The basic idea is to use the front facing camera to detect the boxes and the rough direction in which there are bricks. Then when we are actually looking for a specific brick the down facing camera is used to (1) find the brick, (2) move the robot towards the brick and (3) make sure that the brick is in between the gripper for the robot to grasp.

In practice we used the frot facing camera only you detect the boxes and move towards them. As soon as it is close enough and the camera loses track of the marker it switches back to the other one which now has a perfect viewing angle to detect the marker on the box. To scan the brick in the first phase and the environment in the second only the down facing camera is used.

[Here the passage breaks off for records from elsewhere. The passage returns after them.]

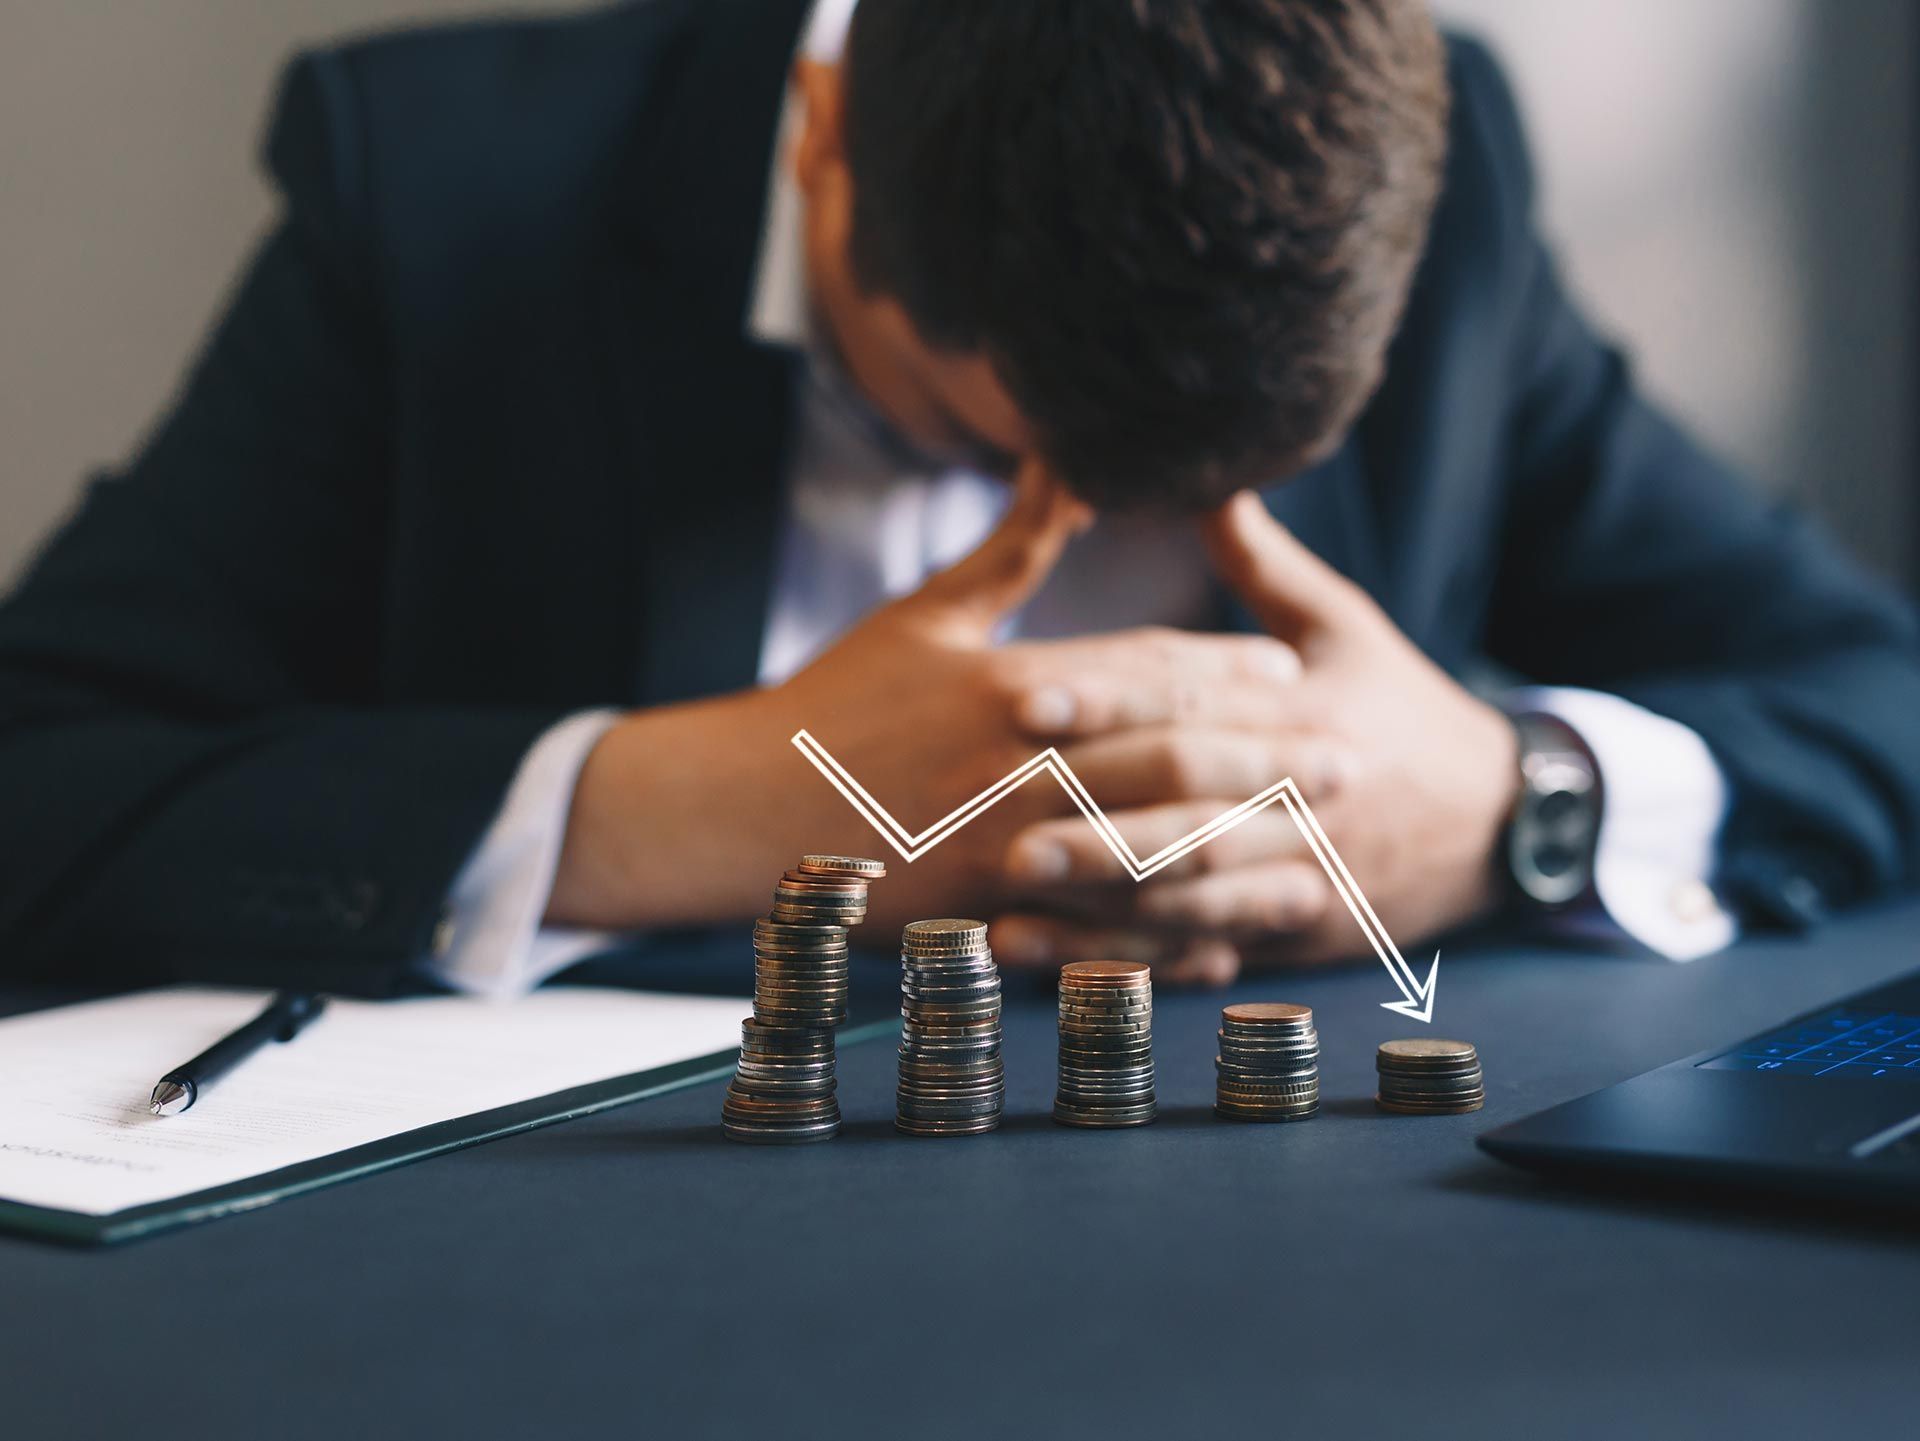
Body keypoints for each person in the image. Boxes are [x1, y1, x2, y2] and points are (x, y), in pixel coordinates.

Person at [1, 0, 1916, 999]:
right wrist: (672, 804)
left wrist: (1515, 805)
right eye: (982, 432)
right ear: (821, 147)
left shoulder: (1445, 178)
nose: (1073, 518)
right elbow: (42, 765)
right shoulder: (434, 195)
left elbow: (1875, 693)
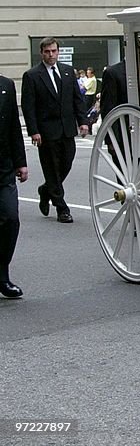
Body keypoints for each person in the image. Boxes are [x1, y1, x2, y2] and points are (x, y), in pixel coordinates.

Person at [21, 38, 89, 224]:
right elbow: (29, 106)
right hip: (46, 131)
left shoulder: (68, 72)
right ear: (41, 53)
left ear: (58, 52)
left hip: (67, 129)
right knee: (51, 169)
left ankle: (46, 190)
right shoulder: (33, 75)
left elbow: (77, 99)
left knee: (66, 162)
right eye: (47, 52)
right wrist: (34, 130)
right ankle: (62, 208)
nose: (51, 55)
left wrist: (83, 121)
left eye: (54, 51)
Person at [1, 72, 28, 298]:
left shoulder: (6, 85)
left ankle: (2, 274)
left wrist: (21, 163)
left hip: (3, 167)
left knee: (11, 219)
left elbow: (13, 126)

Speeding up the Segmentation Network

Another approach we took in order to get the code running at a faster frame rate and working on the Jetson was to retrain our neural networks with smaller network sizes. We were originally using two neural networks, one for image segmentation, and one for calculating the latent variables that are used to cluster bricks. Each of these networks was originally a 38 layer, wide ResNet with around 125 million weight values. These are huge networks. With these networks we were able to run the code to segment an image and extract the latent representation for each brick at around 4 frames per second. We retrained each of these networks by taking only the first 5 ResNet layers and then appending the output layer for each network, using the pre-trained weights for the first five layers that we had for the large networks and retraining. The new networks had around 1.5 million parameters each, which was 80 times smaller than the original and each could be run at around five times faster, resulting in being able to get segmentations and latent representations for clustering at around 20 frames per second.

Optimizing exploration

What we mean by that is to let the robot not only move 380 degrees around his axis but to also let him drive around in order to scan the environment. We have not advanced on this so far because there are several problems arising and how we seek to solve them:

  1. Cables: The robot is not able to move freely with cables running between it and the computer. Moving the code to the jetson makes things a bit better but we still have the power and network cable which are at least long.
  2. Which brick is which? If you have a robot freely moving and taking images without having any way of tracking where the robot is relative to the world you also cannot know where bricks are. Therefore there is no way of knowing which bricks are the same from different angles and if the images have not been taken consecutively.
  3. Making sure the robot stays in the region where there are acual bricks. Again without SLAM there is no way to know where the robot is.

Even though we abolished the idea of using slam for mapping we still wanted to have some kind of exploration. For this we use the markers: The markers are placed at the edges of the square the robot should move in and it simply should move from marker to marker.